Longshoremen’s Fight Against Automation Confronts an AI Future
A strike by dockworkers across the U.S. threatens to close ports on the East and Gulf coasts and seriously impact thousands, if not millions, of business supply chains, causing retailers to brace for potential shortages of some products and disappointed customers. This kind of disruption is the goal of strikes, of course, but the longshoremen’s major demand, beyond higher wages, is quite startling. As the New York Post put it, the workers’ union is demanding a “total ban on automation,” and is holding the industry hostage for what analysis firm J.P. Morgan estimates as a $5 billion a day impact to the economy.
Specifically, the International Longshoremen’s Association says 85,000 U.S. workers and “tens of thousands” more around the world are demanding a ban on all kinds of automation at cargo ports. That prohibition would apply to cranes, gates, and moving shipping containers around the busy, sometimes chaotic scenes at commercial dockyards, according to the Post. What this means is that when a giant container ship arrives at a dock, every one of those multi-ton shipping containers would be shackled to a crane’s cable, lifted off the ship, moved ashore, stacked, organized, and moved around by trucks and hoists, each with a human at the controls.
This is dangerous, heavy-duty work, and in many cases it requires an expert driver: Forklifts and cranes are complicated machines, and in the case of cranes it’s often necessary to understand the physics of which type of load is being moved by the cable in order to safely lift it. The danger present in this industry is typified by dozens of articles each year documenting crane- or container-related accidents at ports around the world: Two weeks ago, industry news site the Maritime Executive reported on an incident in the Chinese port of Yantian where a crane collapsed onto a container ship, for example. In July, Taiwan News showed dramatic video of a container crane failure at the port of Kaohsiung. There are countless other examples.

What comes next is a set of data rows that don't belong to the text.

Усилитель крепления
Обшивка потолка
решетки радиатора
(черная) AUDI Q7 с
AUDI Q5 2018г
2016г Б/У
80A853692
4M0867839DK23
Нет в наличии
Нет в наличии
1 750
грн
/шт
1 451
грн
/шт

But herein lies the problem. Accidents at ports risk not only physically harming people, but mean potential economic hits through damaged cargo or expensive dockside machinery or shipboard equipment. Apart from accidents, mislabeling or misdirecting cargo at a port could also hit businesses’ revenue. Replacing fallible human workers could thus save port operators a lot of money.
Tracking cargo as it moves from staging point to staging point and through customs clearance is a job that could be handled extraordinarily well by, say, AI-powered robot lifting vehicles. The task is perfectly suited to digital asset management, enabled by high-precision 5G and internet of things tech. Automated cranes, auditing equipment, and robot trucks can work 24/7, 365, and never ask for more pay or get injured.
In a way, the longshoremen’s demand for job protection echoes much of what’s going on as AI use increases throughout the working world, There are strong echoes of 2023’s SAG-AFTRA actors strike, which centered on protecting real humans’ incomes against the threat of technological AI replicas. A recent video game performers’ strike had the same issue at its heart.
The dock worker strike has more than a hint of the ongoing “Will AI steal my office job?” debate, and experts can’t seem to offer a definitive yes or no answer. The longshoremen’s union claims about the threat of automation may even remind history buffs of the Luddite movement in 19th-century England, where workers rioted against the automated textile machines that were replacing them.
But this is the 21st century, and self-driving truck technology really does seem like the coming reality for some aspects of cargo transport. AI sophistication and complexity advances day by day, and robots in the form of AI-driven androids are expected to reach many factory floors over the course of the next several years. Meanwhile, research shows AI won’t necessarily steal office jobs, but simply offer the chance to boost workers efforts as they labor, and even offer totally new roles in a new industry, like a recent report about transportation jobs showed. Can manual workers really hold off against “automation” forever?